>>5888010The best advice I've received is learn by doing, and I feel a lot of my potential was squandered because I didn't feel like writing/drawing for stretches of months or got cold feet when I put my work online. I used to fear criticism, but now I fear stagnation; it feels really bad to get advice and feedback from people, only to demonstrate that you haven't improved. It makes it look like you weren't listening or don't care.
I've been told, at the best of my ability, my writing is fine, but is too dry and doesn't leave room for the reader to use their imagination. I'm even worse when I try to write improv.
But it's still something I want to do, so I want to get better at it.
Drawing is something I'm less passionate about getting better with, but I do like fucking around with a cartoony, imitation-manga style. I've hardly even used color my entire life, and just now I've started experimenting with it. My drawings facilitate my characters; I love to make backstories, think about struggles, come up with powers I think are neat.

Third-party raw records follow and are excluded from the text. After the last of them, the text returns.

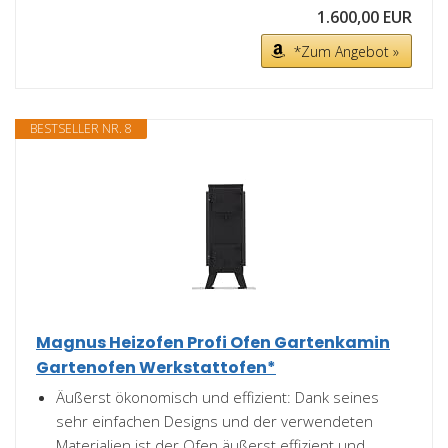
1.600,00 EUR
*Zum Angebot »
BESTSELLER NR. 8
Magnus Heizofen Profi Ofen Gartenkamin
Gartenofen Werkstattofen*
Äußerst ökonomisch und effizient: Dank seines
sehr einfachen Designs und der verwendeten
Materialien ist der Ofen äußerst effizient und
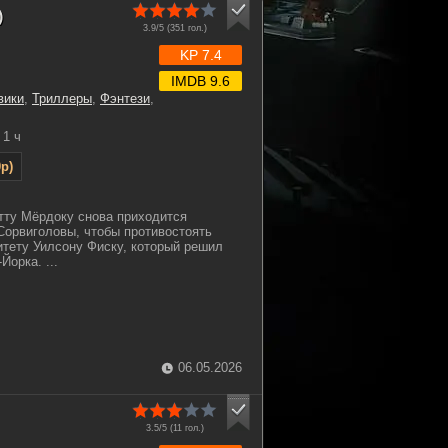
)
3.9/5 (
351
гол.)
KP 7.4
IMDB 9.6
вики
,
Триллеры
,
Фэнтези
,
1 ч
p)
тту Мёрдоку снова приходится
Сорвиголовы, чтобы противостоять
тету Уилсону Фиску, который решил
Йорка. ...
06.05.2026
3.5/5 (
11
гол.)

But I'm not particularly good at it.
With my quest, I'm even working with a narration style I've never tried to write before, and I'm constantly worried that it just sounds fart-huffy and pretentious as opposed to the cheeky charm I'm going for.
Before I ramble too much, my point is that if you want to do it, then you should do it. You should take any constructive parts of what people tell you and try to build off of that.
I feel like I have little to no talent, and earlier this thread I even called myself a nobody, but I'm still trying. If you want to do it, ignore that shouty voice saying 'you can't' and spite it by going out there and doing it!
I hope this helps, and this goes for anyone else who feels the same way.